Getting PICO-DIRTYJTAG working with openFPGALoader was a breeze. My first test was to load an image into the MAX10 10M08 Evaluation Kit that does not include an integrated loader. openFPGALoader "supports" MAX10 through SVF files, which technically works, but is painfully slow. So slow that I decided to find a better software solution. I had stalled on my previous efforts to implement an SVF interpreter and decided to look for some other options. Altera also provides STAPL JAM and JBC files for programming, and these are a little more embedded friendly. JBC files convert JAM files to byte code and are more space efficient, so I opted to implement a JBC loader.
Contrary to some pages on the Intel website, the JAM and JBC player code has NOT been discontinued. You can still find it if you know where to look. I downloaded the code and started porting to the RP2040 Pico board.
Unlike an SVF file that must run linearly, JAM files have advanced features such as looping that requires the ability to go back in the file. This means that you can't simply stream through it, but you need to store it. The Pico board does not have enough RAM to hold a JBC file, but fortunately the flash is large enough to easily hold the full image for a small device like the 10M08.
The Raspberry Pi RP2040 includes a UF2 based bootloader for firmware updates. This makes loading images a breeze. No drivers or tools are needed to load the firmware because it appears like a USB drive that most operating systems recognize.
One way to get the JBC image into flash would be to build it into the firmware image when you compile. This would work, but is not ideal since it requires you to rebuild the firmware for every new FPGA image. We can streamline this process by leveraging the brilliance of the UF2 format created by Michal Moksal. We instead of converting the JBC data to a C include file and compiling it to an image that will eventually be converted to UF2, we can convert it directly into UF2 format.
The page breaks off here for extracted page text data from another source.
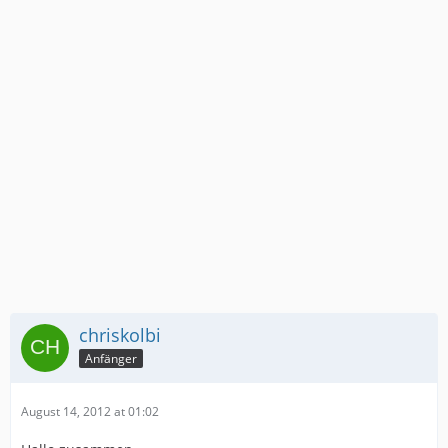
chriskolbi
Anfänger
August 14, 2012 at 01:02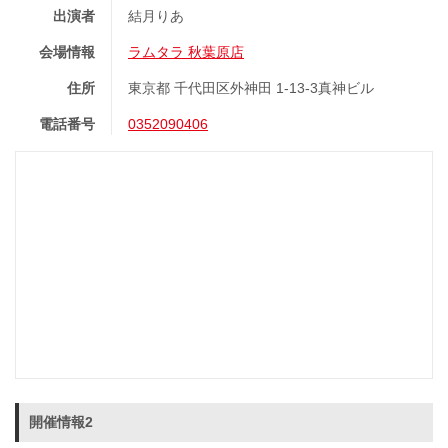
出演者
結月りあ
会場情報
ラムタラ 秋葉原店
住所
東京都 千代田区外神田 1-13-3真神ビル
電話番号
0352090406
開催情報2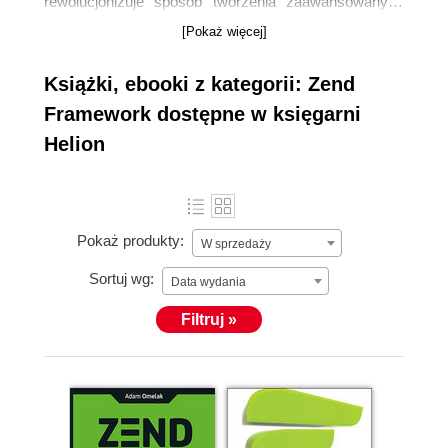
rewolucjonizuje sposób tworzenia zaawansowanych
aplikacji internetowych w PHP. Pozwala programistom
[Pokaż więcej]
na efektywne wykorzystanie gotowych komponentów,
znacznie przyspieszając proces deweloperski i
Książki, ebooki z kategorii: Zend
podnosząc jakość tworzonego kodu. Jeśli pragniesz
Framework dostępne w księgarni
budować skalowalne, bezpieczne i wydajne systemy,
Helion
poznanie
Zend Framework
jest kluczowe.
Pokaż produkty:
W sprzedaży
Sortuj wg:
Data wydania
Filtruj »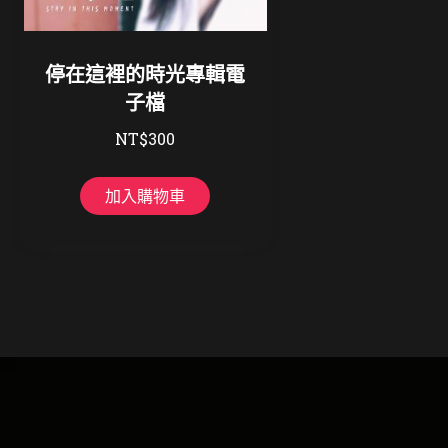
停在這裡的時光專輯電
子檔
NT$
300
加入購物車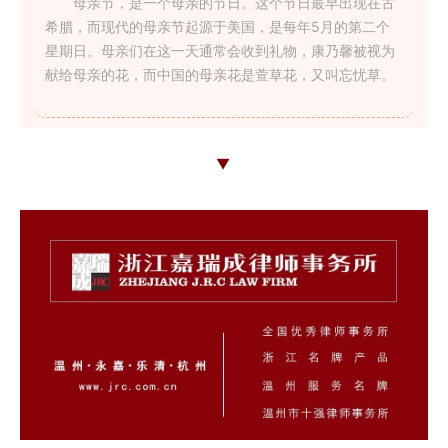
母亲节，是一个母亲的节日。这个节日最早出现在古
希腊，而现代的母亲节起源于美国，是每年5月的第二个
星期日。母亲们在这一天通常会收到礼物，康乃馨被视为
献给母亲的花，而中国的母亲花是萱草花，又叫忘忧草。
▼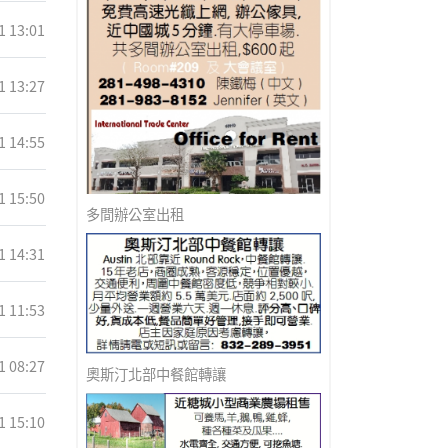
1 13:01
1 13:27
1 14:55
1 15:50
多間辦公室出租
1 14:31
1 11:53
1 08:27
奧斯汀北部中餐館轉讓
1 15:10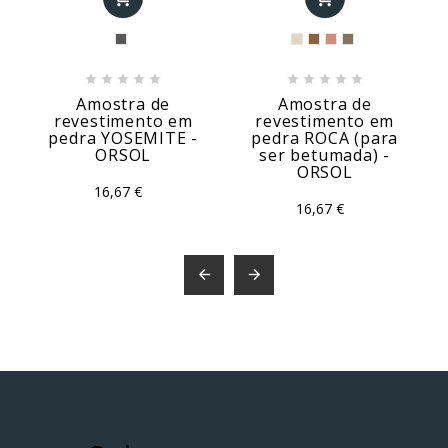










Amostra de
Amostra de
revestimento em
revestimento em
pedra YOSEMITE -
pedra ROCA (para
ORSOL
ser betumada) -
ORSOL
16,67 €
16,67 €

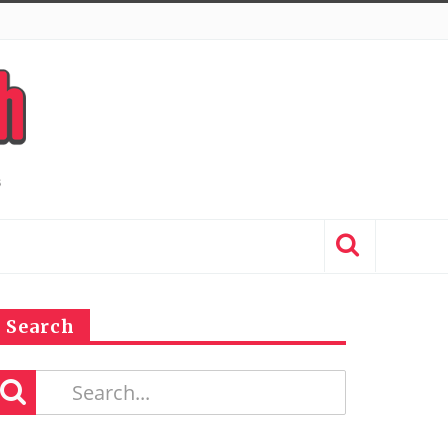
Search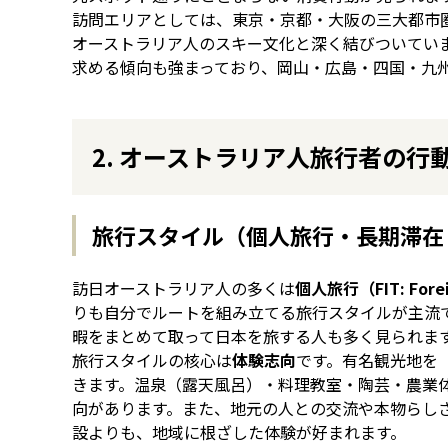
訪問エリアとしては、東京・京都・大阪の三大都市
オーストラリア人のスキー文化と深く結びついてい
求める傾向も強まっており、岡山・広島・四国・九
2. オーストラリア人旅行者の行
旅行スタイル（個人旅行・長期滞在
訪日オーストラリア人の多くは
個人旅行（FIT: Forei
りも自分でルートを組み立てる旅行スタイルが主流
暇をまとめて取って日本を旅する人も多く見られま
旅行スタイルの核心は
体験志向
です。有名観光地を
きます。温泉（露天風呂）・料理教室・陶芸・農業
向があります。また、地元の人との交流や本物らし
設よりも、地域に根ざした体験が好まれます。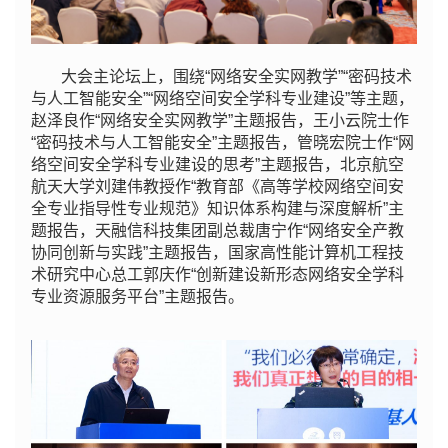
大会主论坛上，围绕“网络安全实网教学”“密码技术
与人工智能安全”“网络空间安全学科专业建设”等主题，
赵泽良作“网络安全实网教学”主题报告，王小云院士作
“密码技术与人工智能安全”主题报告，管晓宏院士作“网
络空间安全学科专业建设的思考”主题报告，北京航空
航天大学刘建伟教授作“教育部《高等学校网络空间安
全专业指导性专业规范》知识体系构建与深度解析”主
题报告，天融信科技集团副总裁唐宁作“网络安全产教
协同创新与实践”主题报告，国家高性能计算机工程技
术研究中心总工郭庆作“创新建设新形态网络安全学科
专业资源服务平台”主题报告。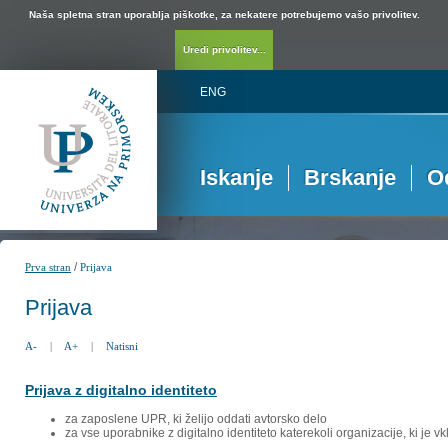
Naša spletna stran uporablja piškotke, za nekatere potrebujemo vašo privolitev.
Uredi privolitev...
ENG
Iskanje
Brskanje
O
/
Prva stran
Prijava
Prijava
A-
|
A+
|
Natisni
Prijava z digitalno identiteto
za zaposlene UPR, ki želijo oddati avtorsko delo
za vse uporabnike z digitalno identiteto katerekoli organizacije, ki je 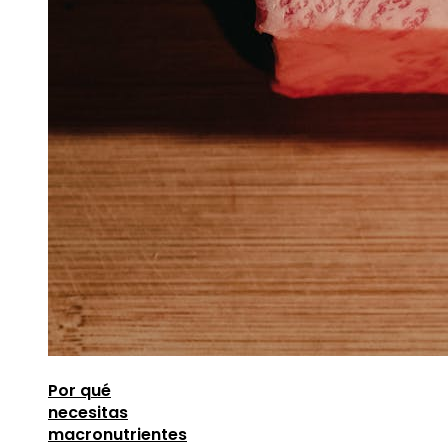
Por qué
necesitas
macronutrientes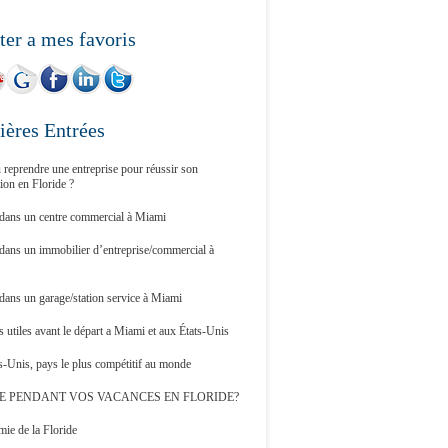
ter a mes favoris
ières Entrées
 reprendre une entreprise pour réussir son
tion en Floride ?
 dans un centre commercial à Miami
 dans un immobilier d’entreprise/commercial à
 dans un garage/station service à Miami
 utiles avant le départ a Miami et aux États-Unis
s-Unis, pays le plus compétitif au monde
E PENDANT VOS VACANCES EN FLORIDE?
ie de la Floride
We just need to add a header with the file size of the JBC file.
Depending on what was running last on the Pico board, you may need to swap the firmware before adding the JBC data, and there could be compatibility issues between the firmware and JBC header. The simplest solution is to combine the JBC UF2 file with a compatible firmware image so that it works reliably regardless of what was previously loaded on the Pico board.
So this is what I did. I re-wrote the uf2conv.py script to take an existing UF2 firmware image, extract the family code, recalculate the number of blocks to include the JBC file and header, and concatenated the header uf2 block and the newly converted JBC blocks to file.
This new combined UF2 file can be drag-n-dropped onto the Pico board and will immediately program the FPGA through the pico-dirty-blaster adapter.
The pico-jbi.uf2 JBC player firmware and the uf2jbc.py generator script are available at the pico-dirty-blaster github repo.